» Assigned task:
The pictures in the listing below are to be skipped, while the lines between the line holding "新潟営業所 展示会 ご来場御礼" and the line holding "г. Санкт-Петербург, ул. Роменская, д. 10Е", inclusive, are to be output exactly.

» Material shown:
***
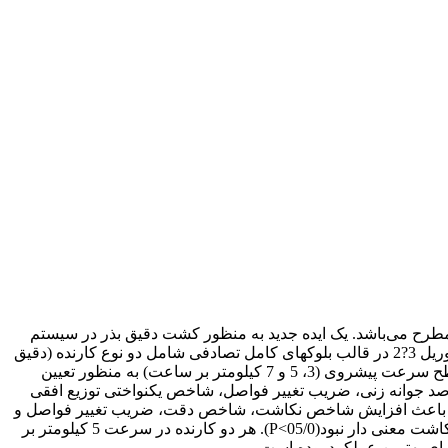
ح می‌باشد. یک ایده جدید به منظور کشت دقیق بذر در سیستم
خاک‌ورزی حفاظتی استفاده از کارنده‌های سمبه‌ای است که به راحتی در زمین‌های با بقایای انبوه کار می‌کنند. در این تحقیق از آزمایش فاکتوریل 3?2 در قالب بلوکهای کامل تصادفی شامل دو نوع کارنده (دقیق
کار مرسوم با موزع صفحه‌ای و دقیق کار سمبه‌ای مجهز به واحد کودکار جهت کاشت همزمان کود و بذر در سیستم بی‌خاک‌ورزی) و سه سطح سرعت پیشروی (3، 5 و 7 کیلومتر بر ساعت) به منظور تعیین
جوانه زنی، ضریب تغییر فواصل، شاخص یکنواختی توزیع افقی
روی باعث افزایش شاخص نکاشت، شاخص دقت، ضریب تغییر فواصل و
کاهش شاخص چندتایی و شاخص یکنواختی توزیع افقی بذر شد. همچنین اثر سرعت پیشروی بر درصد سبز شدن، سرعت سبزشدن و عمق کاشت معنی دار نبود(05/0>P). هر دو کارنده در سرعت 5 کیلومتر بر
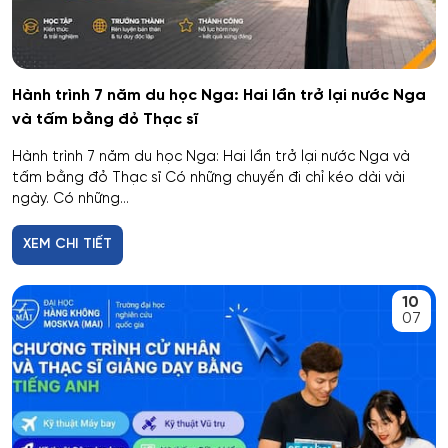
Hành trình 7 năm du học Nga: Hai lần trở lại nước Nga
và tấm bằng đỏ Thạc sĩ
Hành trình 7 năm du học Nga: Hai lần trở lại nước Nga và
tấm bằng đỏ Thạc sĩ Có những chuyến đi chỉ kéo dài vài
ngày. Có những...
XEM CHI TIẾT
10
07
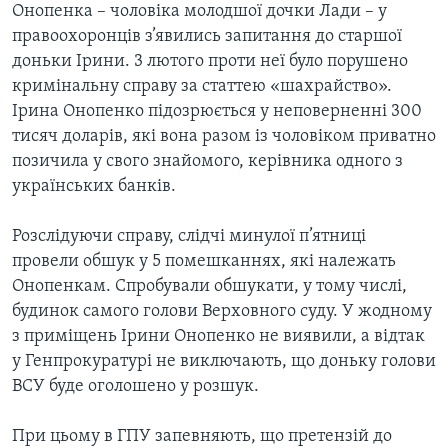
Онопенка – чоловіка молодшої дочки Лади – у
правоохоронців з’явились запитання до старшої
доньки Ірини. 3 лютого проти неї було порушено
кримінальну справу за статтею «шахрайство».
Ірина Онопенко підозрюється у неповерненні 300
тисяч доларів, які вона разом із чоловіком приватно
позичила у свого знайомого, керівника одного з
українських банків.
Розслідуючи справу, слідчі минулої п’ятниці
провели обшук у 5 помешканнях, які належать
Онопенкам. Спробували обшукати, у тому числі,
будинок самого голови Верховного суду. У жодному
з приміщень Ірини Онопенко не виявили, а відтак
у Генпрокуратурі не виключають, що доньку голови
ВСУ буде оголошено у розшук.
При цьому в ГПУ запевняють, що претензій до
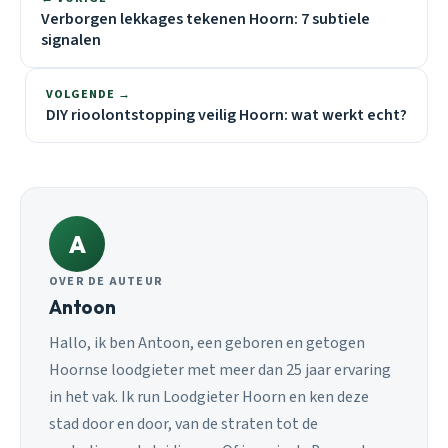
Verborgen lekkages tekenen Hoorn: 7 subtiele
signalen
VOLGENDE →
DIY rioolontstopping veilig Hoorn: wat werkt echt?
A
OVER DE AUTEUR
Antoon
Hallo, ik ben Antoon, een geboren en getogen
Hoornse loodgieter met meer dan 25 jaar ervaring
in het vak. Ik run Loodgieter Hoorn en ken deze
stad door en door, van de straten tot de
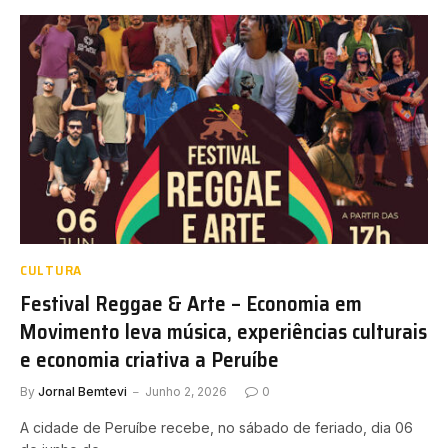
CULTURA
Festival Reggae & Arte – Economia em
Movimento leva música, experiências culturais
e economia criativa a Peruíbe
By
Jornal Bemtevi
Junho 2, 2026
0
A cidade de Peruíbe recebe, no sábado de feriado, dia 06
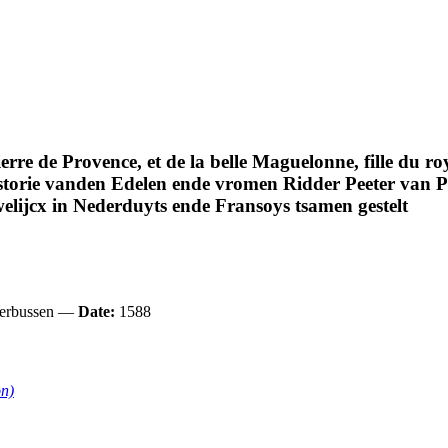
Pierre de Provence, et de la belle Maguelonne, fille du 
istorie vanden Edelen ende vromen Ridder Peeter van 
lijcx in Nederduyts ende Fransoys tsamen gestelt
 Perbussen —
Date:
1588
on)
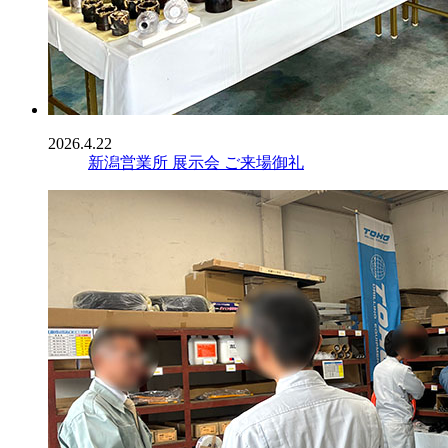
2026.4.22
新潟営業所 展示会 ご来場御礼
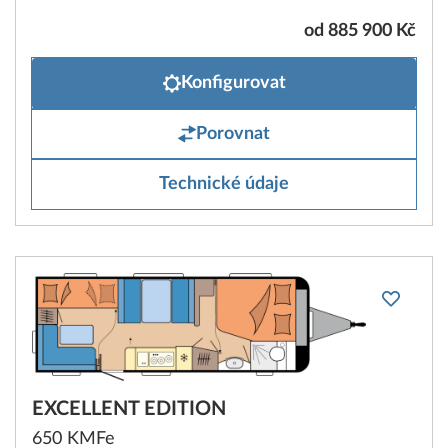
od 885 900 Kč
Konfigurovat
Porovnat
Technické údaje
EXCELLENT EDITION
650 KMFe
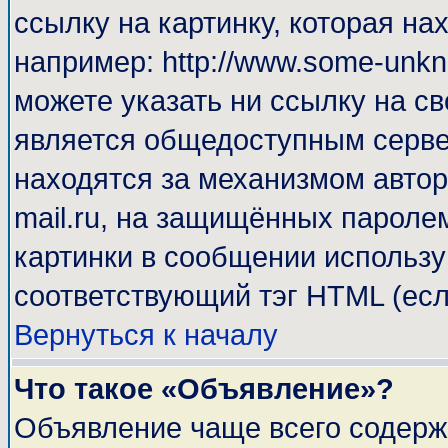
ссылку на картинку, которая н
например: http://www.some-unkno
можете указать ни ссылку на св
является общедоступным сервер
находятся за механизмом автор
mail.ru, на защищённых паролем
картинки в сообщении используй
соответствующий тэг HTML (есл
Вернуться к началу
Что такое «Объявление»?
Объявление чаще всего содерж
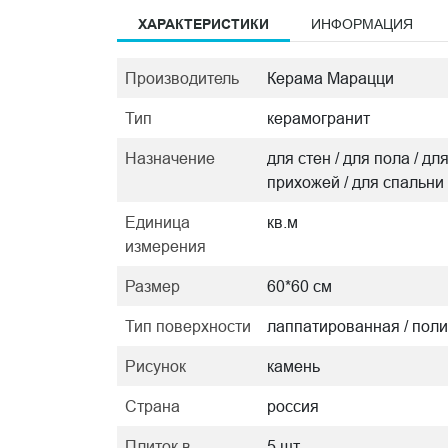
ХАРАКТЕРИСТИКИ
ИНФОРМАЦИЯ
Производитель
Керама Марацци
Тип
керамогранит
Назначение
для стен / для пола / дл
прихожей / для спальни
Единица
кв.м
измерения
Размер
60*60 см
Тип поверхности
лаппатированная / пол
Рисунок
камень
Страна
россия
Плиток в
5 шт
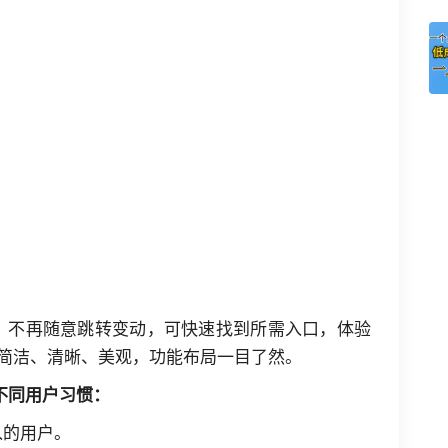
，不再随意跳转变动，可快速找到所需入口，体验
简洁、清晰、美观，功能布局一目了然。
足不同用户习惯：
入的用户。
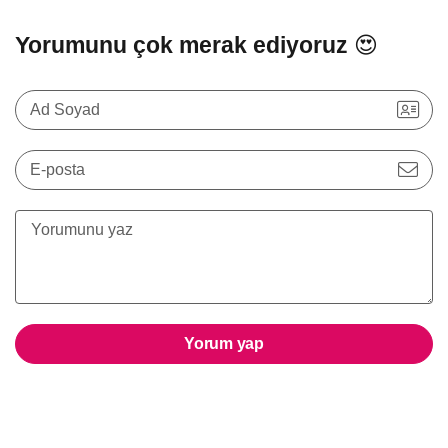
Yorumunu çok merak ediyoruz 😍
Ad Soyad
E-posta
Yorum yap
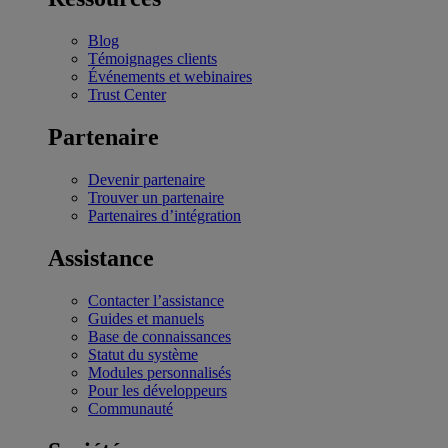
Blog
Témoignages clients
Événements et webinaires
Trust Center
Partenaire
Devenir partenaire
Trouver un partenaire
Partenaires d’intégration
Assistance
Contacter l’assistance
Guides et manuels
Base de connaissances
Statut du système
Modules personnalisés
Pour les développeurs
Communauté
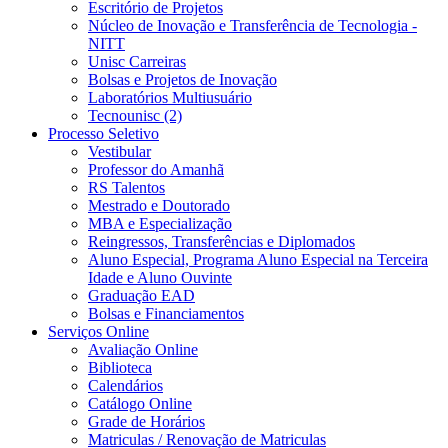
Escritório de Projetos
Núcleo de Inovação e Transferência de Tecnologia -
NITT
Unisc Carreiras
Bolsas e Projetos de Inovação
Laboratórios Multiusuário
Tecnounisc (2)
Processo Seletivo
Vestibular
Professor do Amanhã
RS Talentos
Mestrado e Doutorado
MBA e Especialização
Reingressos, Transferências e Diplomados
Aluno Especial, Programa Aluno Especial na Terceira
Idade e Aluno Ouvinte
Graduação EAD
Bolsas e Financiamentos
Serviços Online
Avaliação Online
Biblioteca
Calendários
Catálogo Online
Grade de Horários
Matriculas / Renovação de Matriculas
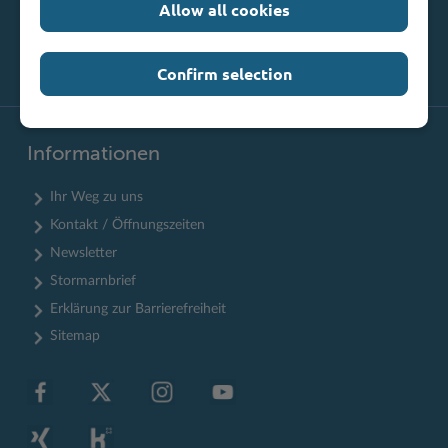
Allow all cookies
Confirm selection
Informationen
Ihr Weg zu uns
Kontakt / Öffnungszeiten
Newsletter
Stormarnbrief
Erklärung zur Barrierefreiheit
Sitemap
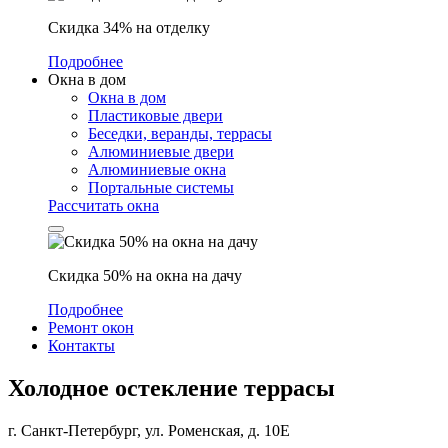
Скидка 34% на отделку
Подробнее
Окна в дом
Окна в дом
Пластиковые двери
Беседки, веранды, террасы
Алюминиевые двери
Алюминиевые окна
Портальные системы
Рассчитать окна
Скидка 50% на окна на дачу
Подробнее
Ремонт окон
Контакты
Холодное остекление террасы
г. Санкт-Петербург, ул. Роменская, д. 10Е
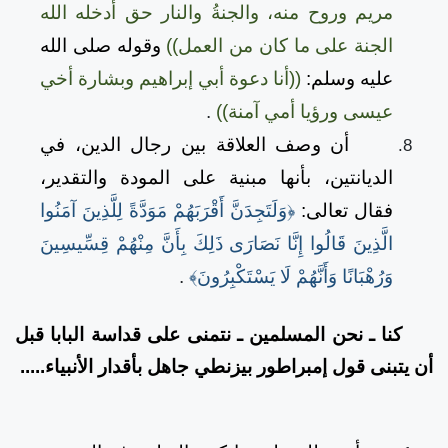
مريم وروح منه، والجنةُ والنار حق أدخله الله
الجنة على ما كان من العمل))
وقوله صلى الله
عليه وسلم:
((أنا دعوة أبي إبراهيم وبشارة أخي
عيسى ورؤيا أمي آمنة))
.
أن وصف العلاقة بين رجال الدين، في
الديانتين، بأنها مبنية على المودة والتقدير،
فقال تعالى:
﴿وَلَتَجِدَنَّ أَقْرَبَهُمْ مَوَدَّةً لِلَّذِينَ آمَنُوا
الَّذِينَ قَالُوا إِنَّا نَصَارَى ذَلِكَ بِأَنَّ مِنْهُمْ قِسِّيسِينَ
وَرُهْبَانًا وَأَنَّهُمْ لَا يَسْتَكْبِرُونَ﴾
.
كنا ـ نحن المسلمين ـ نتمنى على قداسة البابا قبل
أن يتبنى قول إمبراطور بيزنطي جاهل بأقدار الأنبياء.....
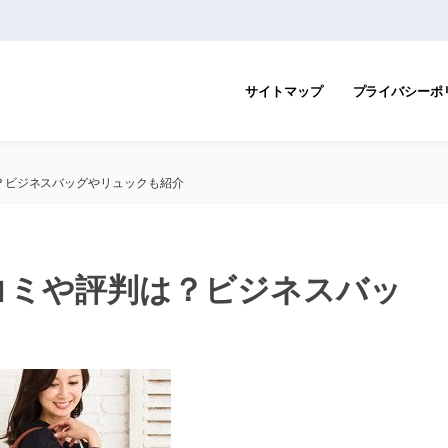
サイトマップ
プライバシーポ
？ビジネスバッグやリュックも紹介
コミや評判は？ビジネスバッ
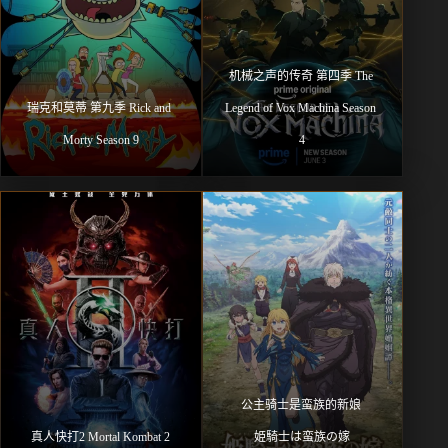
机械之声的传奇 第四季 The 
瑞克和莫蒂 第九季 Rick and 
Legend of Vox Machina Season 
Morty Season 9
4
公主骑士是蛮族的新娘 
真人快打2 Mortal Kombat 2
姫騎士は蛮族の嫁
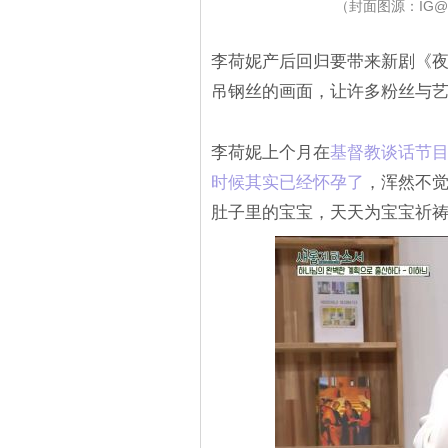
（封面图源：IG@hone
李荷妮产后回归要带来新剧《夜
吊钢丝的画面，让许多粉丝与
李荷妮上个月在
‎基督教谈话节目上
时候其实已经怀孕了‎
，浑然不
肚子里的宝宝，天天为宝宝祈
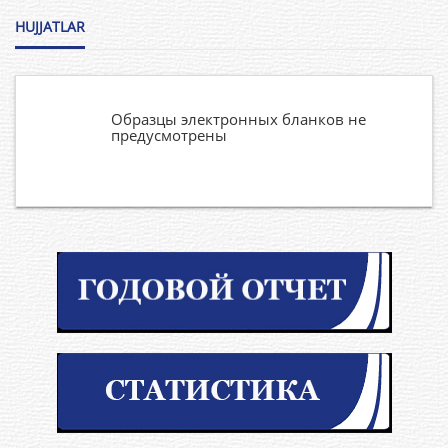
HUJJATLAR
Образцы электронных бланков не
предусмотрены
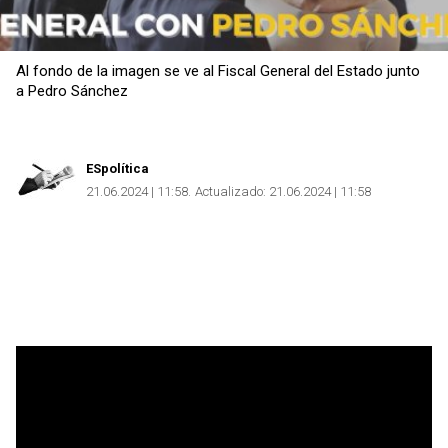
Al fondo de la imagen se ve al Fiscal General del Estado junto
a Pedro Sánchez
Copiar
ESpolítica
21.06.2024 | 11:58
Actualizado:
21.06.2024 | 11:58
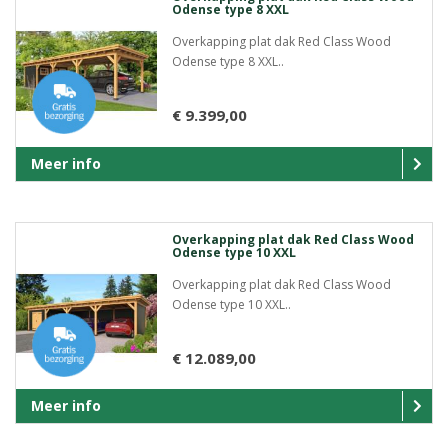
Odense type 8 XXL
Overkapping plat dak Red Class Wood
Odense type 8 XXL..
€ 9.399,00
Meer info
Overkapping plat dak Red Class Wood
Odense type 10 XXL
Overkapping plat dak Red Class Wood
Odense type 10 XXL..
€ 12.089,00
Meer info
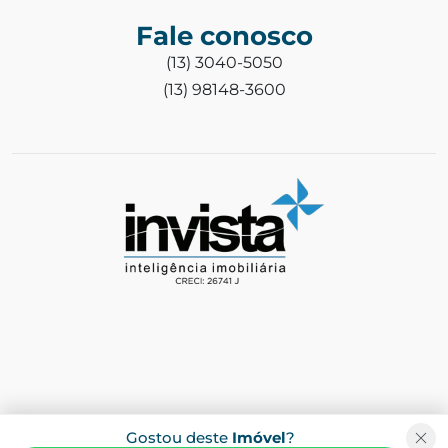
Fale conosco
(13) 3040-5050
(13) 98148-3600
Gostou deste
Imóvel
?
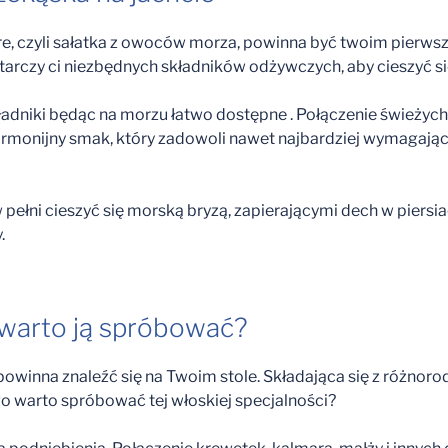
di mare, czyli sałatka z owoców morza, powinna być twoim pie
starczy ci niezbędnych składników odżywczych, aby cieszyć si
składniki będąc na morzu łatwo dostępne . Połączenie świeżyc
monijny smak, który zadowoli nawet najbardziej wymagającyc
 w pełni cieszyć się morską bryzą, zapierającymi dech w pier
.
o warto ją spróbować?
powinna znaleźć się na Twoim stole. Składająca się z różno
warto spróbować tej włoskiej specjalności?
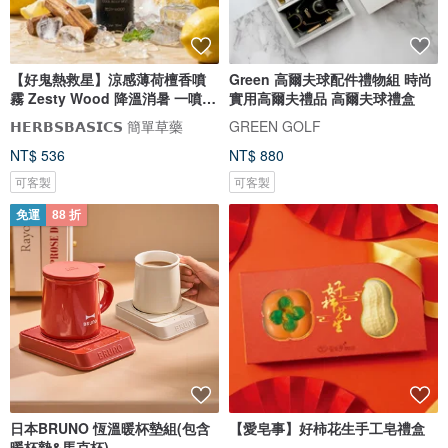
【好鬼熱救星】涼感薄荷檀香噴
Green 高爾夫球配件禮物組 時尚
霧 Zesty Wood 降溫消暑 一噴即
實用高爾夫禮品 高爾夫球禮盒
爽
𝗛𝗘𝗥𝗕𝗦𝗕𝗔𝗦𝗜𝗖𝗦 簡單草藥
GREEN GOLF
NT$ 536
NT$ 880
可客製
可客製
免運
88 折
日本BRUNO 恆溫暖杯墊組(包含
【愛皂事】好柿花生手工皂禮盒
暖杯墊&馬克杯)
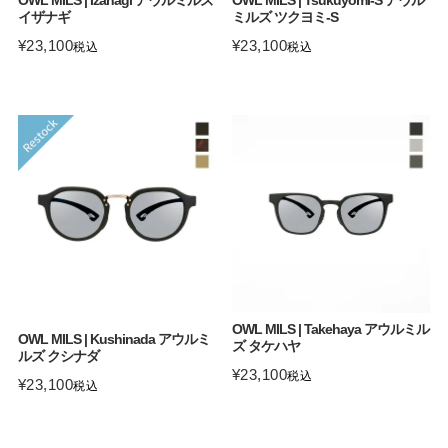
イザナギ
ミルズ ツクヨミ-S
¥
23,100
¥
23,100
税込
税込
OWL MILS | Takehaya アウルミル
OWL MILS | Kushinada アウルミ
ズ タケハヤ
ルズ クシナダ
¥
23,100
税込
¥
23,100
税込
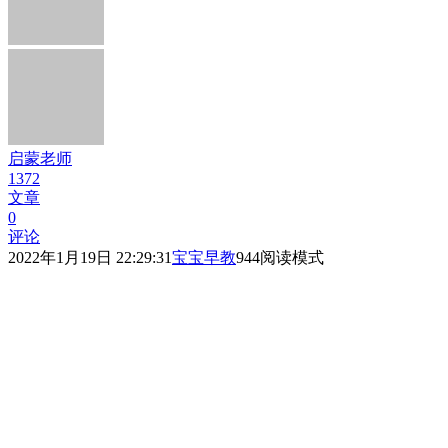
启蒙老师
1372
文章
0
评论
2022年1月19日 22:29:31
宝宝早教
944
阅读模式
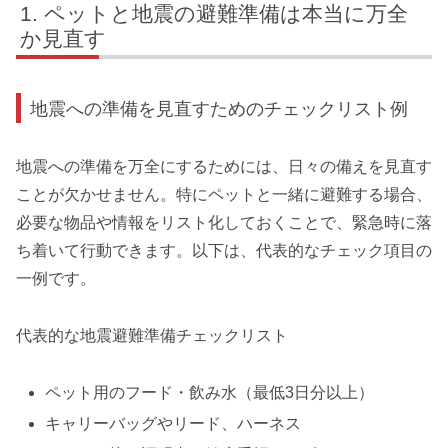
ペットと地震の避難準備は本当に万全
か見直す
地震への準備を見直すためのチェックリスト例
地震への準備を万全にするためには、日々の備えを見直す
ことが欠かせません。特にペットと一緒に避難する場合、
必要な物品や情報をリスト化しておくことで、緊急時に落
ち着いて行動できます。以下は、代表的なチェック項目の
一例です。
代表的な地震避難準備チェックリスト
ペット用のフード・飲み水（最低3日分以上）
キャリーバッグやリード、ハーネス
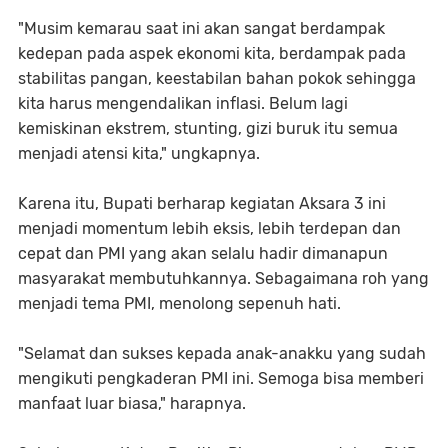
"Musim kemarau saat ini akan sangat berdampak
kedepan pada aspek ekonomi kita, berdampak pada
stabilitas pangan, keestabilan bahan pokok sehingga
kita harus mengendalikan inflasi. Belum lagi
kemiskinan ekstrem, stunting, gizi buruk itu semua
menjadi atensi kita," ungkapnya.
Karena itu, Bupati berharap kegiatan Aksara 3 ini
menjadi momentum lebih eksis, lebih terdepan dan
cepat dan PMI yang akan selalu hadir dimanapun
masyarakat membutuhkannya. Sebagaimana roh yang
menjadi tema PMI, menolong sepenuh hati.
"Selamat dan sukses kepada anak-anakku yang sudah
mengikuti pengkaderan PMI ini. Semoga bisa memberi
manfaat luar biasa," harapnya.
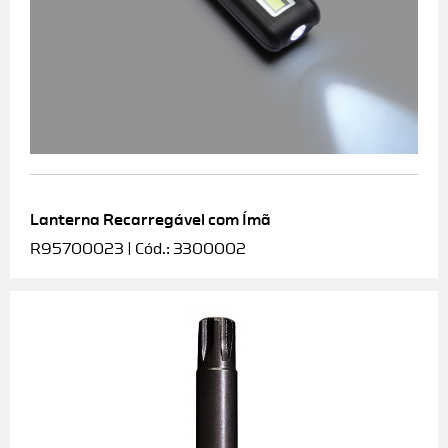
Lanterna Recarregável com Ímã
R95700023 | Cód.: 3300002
***
» The answer:
新潟営業所 展示会 ご来場御礼
od 885 900 Kč
Konfigurovat
Porovnat
Technické údaje
EXCELLENT EDITION
650 KMFe
ссылку на картинку, которая н
например: http://www.some-unkno
можете указать ни ссылку на св
является общедоступным сервер
находятся за механизмом автор
mail.ru, на защищённых паролем
картинки в сообщении используй
соответствующий тэг HTML (есл
Вернуться к началу
Что такое «Объявление»?
Объявление чаще всего содерж
ХАРАКТЕРИСТИКИ
ИНФОРМАЦИЯ
Производитель
Керама Марацци
Тип
керамогранит
Назначение
для стен / для пола / дл
прихожей / для спальни
Единица
кв.м
измерения
Размер
60*60 см
Тип поверхности
лаппатированная / пол
Рисунок
камень
Страна
россия
Плиток в
5 шт
，不再随意跳转变动，可快速找到所需入口，体验
简洁、清晰、美观，功能布局一目了然。
足不同用户习惯：
入的用户。
Yorumunu çok merak ediyoruz 😍
Ad Soyad
E-posta
Yorum yap
Blog
Témoignages clients
Événements et webinaires
Trust Center
Partenaire
Devenir partenaire
Trouver un partenaire
Partenaires d’intégration
Assistance
Contacter l’assistance
Guides et manuels
Base de connaissances
Statut du système
Modules personnalisés
Pour les développeurs
Communauté
Escritório de Projetos
Núcleo de Inovação e Transferência de Tecnologia -
NITT
Unisc Carreiras
Bolsas e Projetos de Inovação
Laboratórios Multiusuário
Tecnounisc (2)
Processo Seletivo
Vestibular
Professor do Amanhã
RS Talentos
Mestrado e Doutorado
MBA e Especialização
Reingressos, Transferências e Diplomados
Aluno Especial, Programa Aluno Especial na Terceira
Idade e Aluno Ouvinte
Graduação EAD
Bolsas e Financiamentos
Serviços Online
Avaliação Online
Biblioteca
Calendários
Catálogo Online
Grade de Horários
Matriculas / Renovação de Matriculas
Allow all cookies
Confirm selection
Informationen
Ihr Weg zu uns
Kontakt / Öffnungszeiten
Newsletter
Stormarnbrief
Erklärung zur Barrierefreiheit
Sitemap
Скидка 34% на отделку
Подробнее
Окна в дом
Окна в дом
Пластиковые двери
Беседки, веранды, террасы
Алюминиевые двери
Алюминиевые окна
Портальные системы
Рассчитать окна
Скидка 50% на окна на дачу
Подробнее
Ремонт окон
Контакты
Холодное остекление террасы
г. Санкт-Петербург, ул. Роменская, д. 10Е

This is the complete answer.